Politique et humour
Les responsables de la zone euro se préparent au pire. Ils craignent qu’un accord « réformes contre argent frais » entre Athènes et ses créanciers – Banque centrale européenne (BCE), Commission de Bruxelles et Fonds monétaire international (FMI) – ne puisse pas être trouvé. Et qu’un défaut de paiement grec, aux conséquences imprévisibles, advienne. D’ici quelques semaines, quand la Grèce, à court d’argent, se retrouvera dans l’incapacité de rembourser le FMI (1,6 milliard d’euros, dus au 30 juin), ou la BCE (3,5 milliards d’euros dus au 20 juillet).

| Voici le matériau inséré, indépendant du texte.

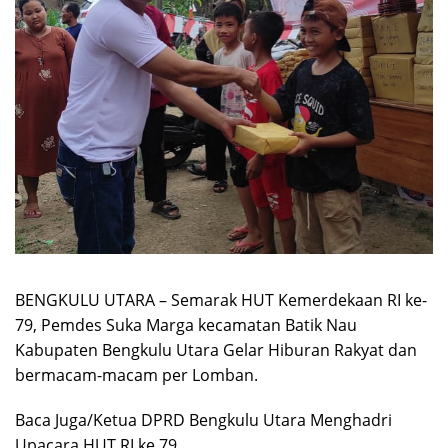
BENGKULU UTARA – Semarak HUT Kemerdekaan RI ke-
79, Pemdes Suka Marga kecamatan Batik Nau
Kabupaten Bengkulu Utara Gelar Hiburan Rakyat dan
bermacam-macam per Lomban.
Baca Juga/Ketua DPRD Bengkulu Utara Menghadri
Upacara HUT RI ke 79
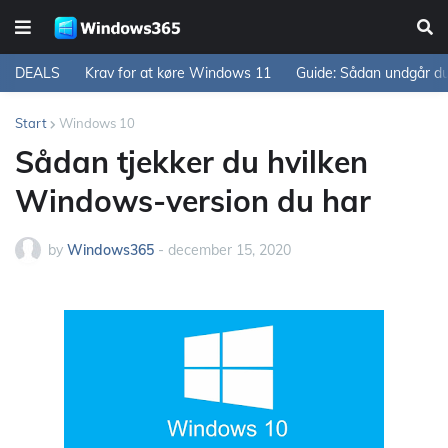
DEALS
Krav for at køre Windows 11
Guide: Sådan undgår d
Start
Windows 10
Sådan tjekker du hvilken
Windows-version du har
by
Windows365
-
december 15, 2020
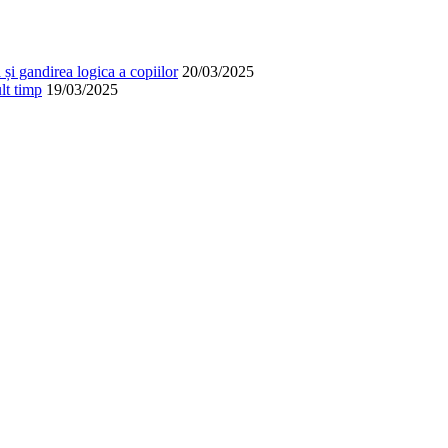
și gandirea logica a copiilor
20/03/2025
lt timp
19/03/2025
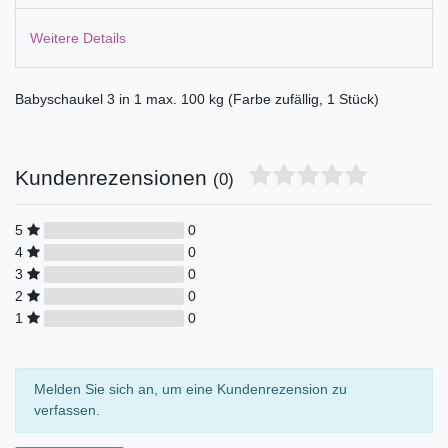
Weitere Details
Babyschaukel 3 in 1 max. 100 kg (Farbe zufällig, 1 Stück)
Kundenrezensionen
(0)
5
0
4
0
3
0
2
0
1
0
Melden Sie sich an, um eine Kundenrezension zu
verfassen.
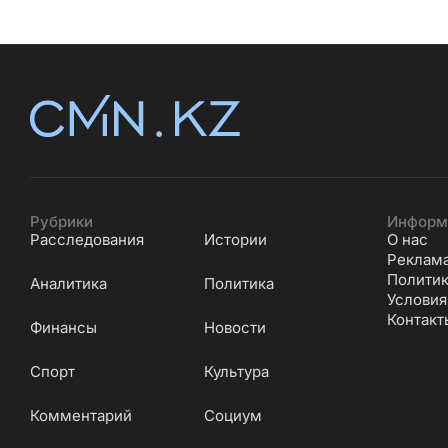
Рубрики
Информ
Расследования
Истории
О нас
Реклам
Политик
Аналитика
Политика
Условия
Контакт
Финансы
Новости
Cпорт
Культура
Комментарий
Социум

La Grèce va devoir s’exécuter et répondre à l’Eurogroup ainsi qu’au FMI de façon responsable et constructive. Cette situation folle a été provoquée par l’entêtement des pouvoirs , qu’ils soient grecs et européens , il est illusoire de penser que ce petit état pourrait faire changer les règles imposées par l’UE , le chantage n’est pas une arme suffisante pour modifier de façon durable les politiques libérales de la majorité des états qui constituent l’Union Européenne, dans le même ordre d’idée David Cameron devrait tenir compte de l’actuelle situation, lui qui pour monnayer sa dernière élection doit organiser un referendum sur la sortie du Royaume Uni de l’UE, ce qui en cas de réponse favorable cela fera sortir du Royaume l’Ecosse très attachée à l’UE…
Il va sans dire que ces situations sont nées uniquement par l’acharnement et l’entêtement de dirigeants poussant leurs idées jusqu’au chantage, il est invraisemblable de penser que pour ces deux états , l’UE modifie ses règles de fonctionnement, nous devrions , nous aussi en tenir compte.